Study text →
SpaceX Sends Saudi Astronauts to ISS

Image copyright: Iridium 4 Mission via Wikimedia Commons

The Facts

  • The second-ever private mission to the International Space Station (ISS) took off aboard a SpaceX Falcon 9 rocket from the Kennedy Space Center in Cape Canaveral, Fla. on Sunday. Aboard the mission from [US firm] Axiom Space was Saudi Arabia's first two astronauts to travel to an orbital laboratory, Rayyanah Barnawi, a breast cancer researcher, and fighter pilot Ali Al-Qarni.

  • The team also includes former NASA astronaut Peggy Whitson and John Shoffner, a businessman from Tennessee who is serving as the pilot. They were planned to reach the ISS Monday morning and return a week later, landing off the coast of Florida.


The Spin

Narrative A

This is the beginning of not only privatized space tourism but the creation of space stations other than the ISS. Axiom plans to connect its own modules to the ISS by 2025 and then detach them to create a completely separate outer space laboratory. This flight has also shown the potential for space exploration companies to bring countries together and provide access to space travel to previously excluded groups.

Narrative B

Space tourism is a rich man's game, and it will remain that way for a long time. Even the shorter and much quicker trips, like Virgin Galactic owner Richard Branson's flight into orbit, cost $250K. As for spending time on the ISS, that has and will continue to cost tens of millions of dollars. Space ventures continue to be a pet project of the wealthy.

Task to carry out →
Retype the passage from the SpaceX mission text exactly, starting with "SpaceX Sends Saudi" and going on through "pilot Ali Al-Qarni.".

Excerpted data →
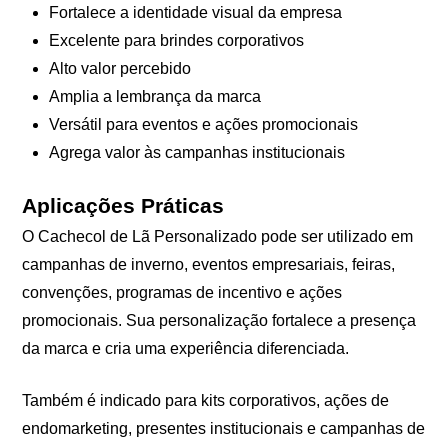
Fortalece a identidade visual da empresa
Excelente para brindes corporativos
Alto valor percebido
Amplia a lembrança da marca
Versátil para eventos e ações promocionais
Agrega valor às campanhas institucionais
Aplicações Práticas
O Cachecol de Lã Personalizado pode ser utilizado em
campanhas de inverno, eventos empresariais, feiras,
convenções, programas de incentivo e ações
promocionais. Sua personalização fortalece a presença
da marca e cria uma experiência diferenciada.
Também é indicado para kits corporativos, ações de
endomarketing, presentes institucionais e campanhas de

Exercise answer →
SpaceX Sends Saudi Astronauts to ISS

Image copyright: Iridium 4 Mission via Wikimedia Commons

The Facts

  • The second-ever private mission to the International Space Station (ISS) took off aboard a SpaceX Falcon 9 rocket from the Kennedy Space Center in Cape Canaveral, Fla. on Sunday. Aboard the mission from [US firm] Axiom Space was Saudi Arabia's first two astronauts to travel to an orbital laboratory, Rayyanah Barnawi, a breast cancer researcher, and fighter pilot Ali Al-Qarni.